At a hearing on October 2, attorney Richard Gallogly , representing Dr. Berger, questioned whether the clearing had any adverse impact on the wetlands, or the habitat of a pair of rare herons that were nesting in Heron Pond.
"We've seen the adverse affect," said commissioner Pamela Goff. "The herons have flown the coop."
Mr. Gallogly also contended that the conservation restrictions were vague, but did allow minimal cutting and pruning to retain views.
"Mowing to the ground does not constitute minimal pruning," said commission chairman Richard Steves.
In response to an order to relocate the buried propane tank, Mr. Gallogly conceded that the work was done without proper permits, but argued that excavation would have a larger adverse impact than leaving the tank where it is.
"Aren't you doing the same thing," Mr. Gallogly asked the commissioners. "There are other ways to inflict pain on Mr. Berger without actually harming the natural resource again."
Immediately following that statement, Mr. Steves made the first in a series of motions to impose $300 per day for five of the violations.
Surveyor Glenn Provost, who prepared the original restoration plan, said it was unclear in several areas of the property, how far the vegetation extended before Dr. Berger had it cut. Chilmark conservation officer Rusty Walton, who viewed the site, said there were clear indications of the area originally covered by vegetation, and marked the areas with small flags.
Mr.
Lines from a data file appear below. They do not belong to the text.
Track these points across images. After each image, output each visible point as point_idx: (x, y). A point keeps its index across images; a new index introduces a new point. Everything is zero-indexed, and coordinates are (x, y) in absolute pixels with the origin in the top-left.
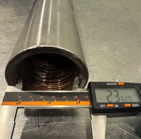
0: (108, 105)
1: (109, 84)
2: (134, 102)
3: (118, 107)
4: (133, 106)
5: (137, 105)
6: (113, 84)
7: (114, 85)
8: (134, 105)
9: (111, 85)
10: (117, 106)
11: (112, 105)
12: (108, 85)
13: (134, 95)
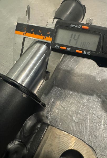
1: (73, 26)
3: (70, 50)
7: (77, 28)
11: (65, 48)
12: (71, 27)
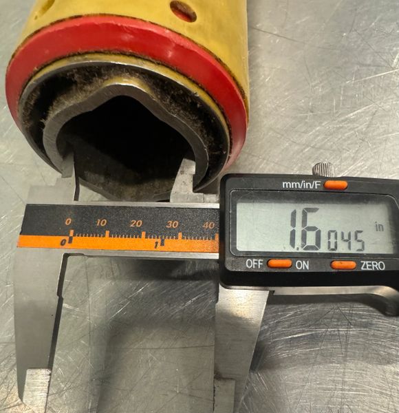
0: (274, 262)
1: (292, 185)
2: (369, 255)
3: (307, 267)
4: (365, 267)
5: (377, 266)
6: (306, 185)
7: (308, 190)
8: (367, 266)
9: (300, 187)
10: (304, 266)
11: (287, 262)
12: (285, 190)
13: (379, 228)
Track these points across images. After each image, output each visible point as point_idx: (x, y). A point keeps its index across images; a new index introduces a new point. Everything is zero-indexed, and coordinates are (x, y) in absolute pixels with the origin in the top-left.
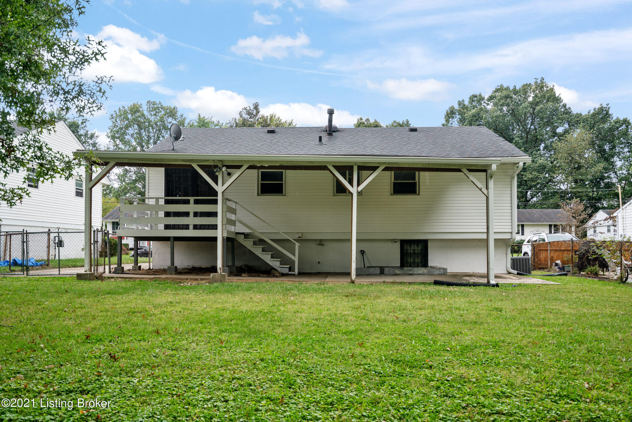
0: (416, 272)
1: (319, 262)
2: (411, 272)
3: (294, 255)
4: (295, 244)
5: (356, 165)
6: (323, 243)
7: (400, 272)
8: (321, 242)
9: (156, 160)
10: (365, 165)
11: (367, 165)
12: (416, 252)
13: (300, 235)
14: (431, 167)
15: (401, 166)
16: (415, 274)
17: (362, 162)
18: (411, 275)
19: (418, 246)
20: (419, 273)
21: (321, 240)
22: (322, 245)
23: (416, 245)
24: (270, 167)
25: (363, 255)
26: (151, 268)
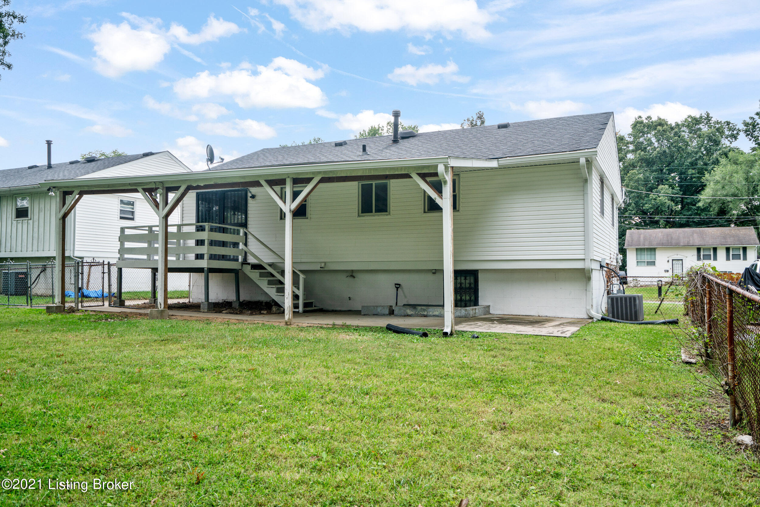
0: (431, 313)
1: (349, 297)
2: (425, 313)
3: (298, 289)
4: (299, 275)
5: (289, 177)
6: (354, 274)
7: (412, 313)
8: (352, 274)
9: (109, 186)
10: (298, 177)
11: (301, 177)
12: (463, 286)
13: (323, 265)
14: (372, 174)
15: (338, 175)
16: (430, 316)
17: (295, 173)
18: (425, 316)
19: (465, 279)
20: (434, 314)
21: (352, 271)
22: (354, 277)
23: (463, 278)
24: (206, 187)
25: (397, 290)
26: (191, 301)
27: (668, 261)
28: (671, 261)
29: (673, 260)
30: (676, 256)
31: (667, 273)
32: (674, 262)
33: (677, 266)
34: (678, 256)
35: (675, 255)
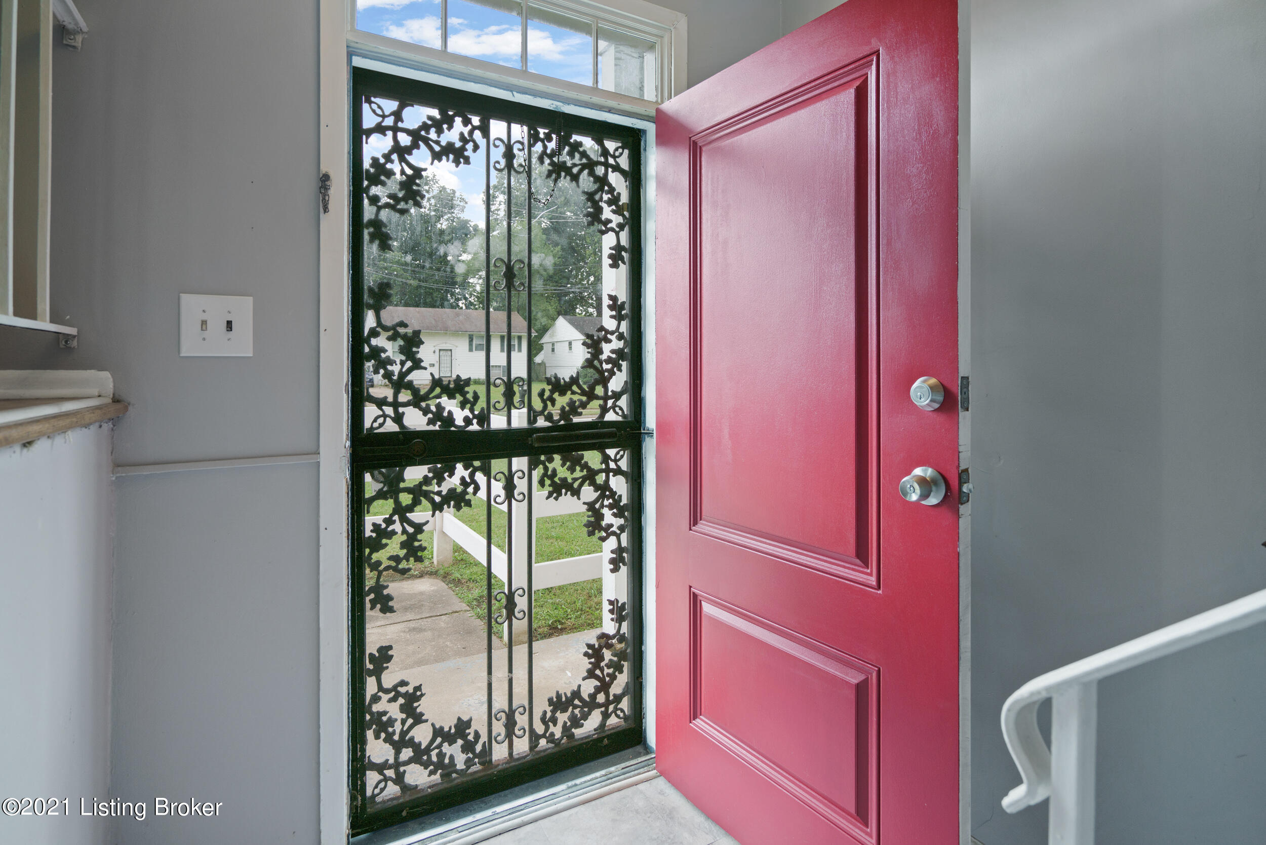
27: (434, 352)
28: (437, 352)
29: (440, 350)
30: (444, 345)
31: (432, 368)
32: (441, 352)
33: (445, 358)
34: (447, 345)
35: (443, 343)
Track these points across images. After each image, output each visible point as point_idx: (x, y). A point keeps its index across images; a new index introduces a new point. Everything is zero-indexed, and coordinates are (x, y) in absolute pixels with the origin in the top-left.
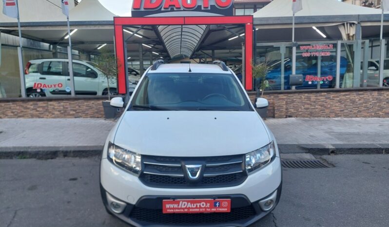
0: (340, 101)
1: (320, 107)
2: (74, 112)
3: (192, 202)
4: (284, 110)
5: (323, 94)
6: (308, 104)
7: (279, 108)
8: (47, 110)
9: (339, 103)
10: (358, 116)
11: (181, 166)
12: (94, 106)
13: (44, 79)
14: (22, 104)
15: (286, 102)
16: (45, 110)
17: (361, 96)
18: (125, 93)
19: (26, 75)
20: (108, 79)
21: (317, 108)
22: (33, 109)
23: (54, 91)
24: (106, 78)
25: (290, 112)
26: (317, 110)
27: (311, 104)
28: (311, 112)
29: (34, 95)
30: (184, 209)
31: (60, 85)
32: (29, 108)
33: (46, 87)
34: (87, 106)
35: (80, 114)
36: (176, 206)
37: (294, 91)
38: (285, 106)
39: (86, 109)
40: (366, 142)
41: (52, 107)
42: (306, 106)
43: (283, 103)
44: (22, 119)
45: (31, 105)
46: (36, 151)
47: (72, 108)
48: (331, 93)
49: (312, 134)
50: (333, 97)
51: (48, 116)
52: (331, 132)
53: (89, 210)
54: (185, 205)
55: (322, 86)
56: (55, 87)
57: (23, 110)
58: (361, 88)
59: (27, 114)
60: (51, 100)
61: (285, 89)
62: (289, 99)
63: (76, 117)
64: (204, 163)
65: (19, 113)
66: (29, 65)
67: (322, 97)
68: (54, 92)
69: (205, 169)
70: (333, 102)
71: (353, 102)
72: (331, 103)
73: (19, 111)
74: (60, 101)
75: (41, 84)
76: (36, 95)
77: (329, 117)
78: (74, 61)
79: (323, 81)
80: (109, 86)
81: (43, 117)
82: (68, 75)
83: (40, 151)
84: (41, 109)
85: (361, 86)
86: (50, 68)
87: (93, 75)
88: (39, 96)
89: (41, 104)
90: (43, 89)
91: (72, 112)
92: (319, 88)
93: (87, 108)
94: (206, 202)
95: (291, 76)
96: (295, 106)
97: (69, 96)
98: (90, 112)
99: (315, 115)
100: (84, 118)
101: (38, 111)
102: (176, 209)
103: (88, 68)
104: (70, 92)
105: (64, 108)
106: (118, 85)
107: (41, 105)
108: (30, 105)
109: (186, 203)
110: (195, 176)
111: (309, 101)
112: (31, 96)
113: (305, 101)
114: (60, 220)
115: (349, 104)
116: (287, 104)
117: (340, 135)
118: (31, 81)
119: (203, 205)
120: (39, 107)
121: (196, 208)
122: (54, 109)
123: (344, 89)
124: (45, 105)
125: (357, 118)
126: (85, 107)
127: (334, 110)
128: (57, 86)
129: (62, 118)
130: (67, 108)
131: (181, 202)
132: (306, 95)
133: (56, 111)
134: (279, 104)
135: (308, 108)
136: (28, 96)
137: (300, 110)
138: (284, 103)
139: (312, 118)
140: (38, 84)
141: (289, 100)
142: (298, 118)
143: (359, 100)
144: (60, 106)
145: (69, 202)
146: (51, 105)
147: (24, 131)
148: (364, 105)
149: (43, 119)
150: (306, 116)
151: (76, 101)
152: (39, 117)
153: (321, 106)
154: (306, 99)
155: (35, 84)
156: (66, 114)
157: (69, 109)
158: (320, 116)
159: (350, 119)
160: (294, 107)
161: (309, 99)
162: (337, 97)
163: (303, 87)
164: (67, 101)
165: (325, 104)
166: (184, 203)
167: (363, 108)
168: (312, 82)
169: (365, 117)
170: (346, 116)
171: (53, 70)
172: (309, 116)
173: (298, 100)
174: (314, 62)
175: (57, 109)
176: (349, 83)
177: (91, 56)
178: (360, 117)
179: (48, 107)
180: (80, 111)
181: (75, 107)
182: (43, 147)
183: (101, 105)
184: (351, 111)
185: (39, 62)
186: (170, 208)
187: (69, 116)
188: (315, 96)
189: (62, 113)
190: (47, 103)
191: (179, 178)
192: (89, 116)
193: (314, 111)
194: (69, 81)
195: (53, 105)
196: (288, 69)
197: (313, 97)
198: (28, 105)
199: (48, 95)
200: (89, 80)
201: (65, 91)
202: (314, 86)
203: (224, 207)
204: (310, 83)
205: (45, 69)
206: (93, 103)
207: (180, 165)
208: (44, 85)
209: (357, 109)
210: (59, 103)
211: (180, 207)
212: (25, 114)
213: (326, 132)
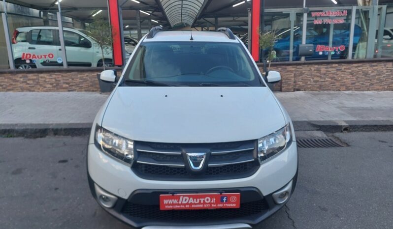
0: (351, 74)
1: (330, 79)
2: (67, 86)
3: (194, 197)
4: (292, 83)
5: (334, 65)
6: (318, 77)
7: (287, 81)
8: (38, 83)
9: (351, 76)
10: (370, 89)
11: (182, 154)
12: (88, 78)
13: (34, 48)
14: (11, 77)
15: (295, 74)
16: (35, 83)
17: (374, 68)
18: (121, 64)
19: (13, 45)
20: (102, 49)
21: (327, 81)
22: (23, 82)
23: (44, 62)
24: (100, 48)
25: (298, 86)
26: (327, 83)
27: (321, 77)
28: (320, 85)
29: (24, 67)
30: (185, 205)
31: (51, 56)
32: (18, 81)
33: (36, 58)
34: (81, 78)
35: (74, 88)
36: (175, 201)
37: (303, 62)
38: (293, 79)
39: (80, 82)
40: (381, 118)
41: (43, 79)
42: (316, 79)
43: (291, 76)
44: (11, 93)
45: (21, 78)
46: (23, 129)
47: (65, 81)
48: (343, 64)
49: (322, 109)
50: (345, 69)
51: (39, 89)
52: (343, 107)
53: (78, 198)
54: (186, 200)
55: (333, 57)
56: (45, 57)
57: (12, 83)
58: (376, 59)
59: (17, 87)
60: (41, 72)
61: (293, 60)
62: (297, 71)
63: (69, 91)
64: (209, 151)
65: (8, 86)
66: (17, 34)
67: (333, 69)
68: (44, 64)
69: (210, 158)
70: (344, 74)
71: (366, 74)
72: (343, 75)
73: (8, 84)
74: (51, 73)
75: (30, 55)
76: (25, 67)
77: (339, 90)
78: (65, 29)
79: (335, 51)
80: (103, 56)
81: (34, 91)
82: (59, 44)
83: (27, 129)
84: (31, 82)
85: (375, 56)
86: (39, 36)
87: (87, 45)
88: (29, 68)
89: (31, 76)
90: (33, 59)
91: (65, 86)
92: (330, 59)
93: (82, 81)
94: (211, 197)
95: (300, 45)
96: (304, 78)
97: (61, 67)
98: (84, 85)
99: (324, 88)
100: (78, 91)
101: (28, 84)
102: (175, 204)
103: (80, 37)
104: (62, 63)
105: (56, 80)
106: (113, 55)
107: (31, 78)
108: (19, 78)
109: (188, 198)
110: (199, 166)
111: (320, 73)
112: (21, 68)
113: (315, 73)
114: (45, 211)
115: (361, 76)
116: (295, 76)
117: (352, 111)
118: (19, 52)
119: (208, 200)
120: (29, 80)
121: (200, 203)
122: (45, 81)
123: (357, 60)
124: (35, 77)
125: (369, 92)
126: (79, 80)
127: (345, 83)
128: (47, 57)
129: (55, 91)
130: (60, 81)
131: (181, 198)
132: (316, 66)
133: (48, 84)
134: (287, 76)
135: (318, 81)
136: (17, 67)
137: (309, 83)
138: (293, 75)
139: (322, 92)
140: (27, 55)
141: (297, 73)
142: (306, 92)
143: (372, 72)
144: (51, 79)
145: (56, 189)
146: (42, 77)
147: (12, 106)
148: (377, 77)
149: (34, 93)
150: (315, 89)
151: (69, 73)
152: (30, 91)
153: (332, 78)
154: (315, 72)
155: (24, 54)
156: (58, 87)
157: (62, 81)
158: (330, 90)
159: (362, 92)
160: (302, 79)
161: (319, 70)
162: (349, 69)
163: (313, 57)
164: (59, 73)
165: (336, 76)
166: (185, 198)
167: (376, 81)
168: (323, 52)
169: (378, 90)
170: (357, 89)
171: (43, 39)
172: (318, 89)
173: (307, 72)
174: (325, 30)
175: (49, 81)
176: (362, 54)
177: (86, 24)
178: (372, 90)
179: (39, 80)
180: (74, 84)
181: (68, 80)
182: (31, 125)
183: (95, 78)
184: (362, 84)
185: (27, 29)
186: (168, 203)
187: (62, 90)
188: (326, 68)
189: (54, 87)
190: (38, 76)
191: (179, 168)
192: (83, 90)
193: (323, 83)
194: (60, 51)
195: (44, 77)
196: (298, 38)
197: (323, 69)
198: (17, 77)
199: (39, 66)
200: (82, 50)
201: (56, 62)
202: (325, 57)
203: (233, 202)
204: (321, 53)
205: (35, 38)
206: (87, 76)
207: (180, 153)
208: (34, 55)
209: (369, 81)
210: (51, 75)
211: (180, 202)
212: (15, 88)
213: (338, 107)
Dietz rejected proposals from Mr. Berger's representatives for restoration efforts less than those requested by the commission. "We're looking at violation after violation," he said at the October 2 hearing. "I don't think these people are entitled to that kind of deference at this state."
According to Mr. Steves, the commission could not get a satisfactory answer from Dr. Berger about the contractor who did the clearing work. The commission did not pursue sanctions against the contractor, instead focusing on restoration of the land as quickly as possible.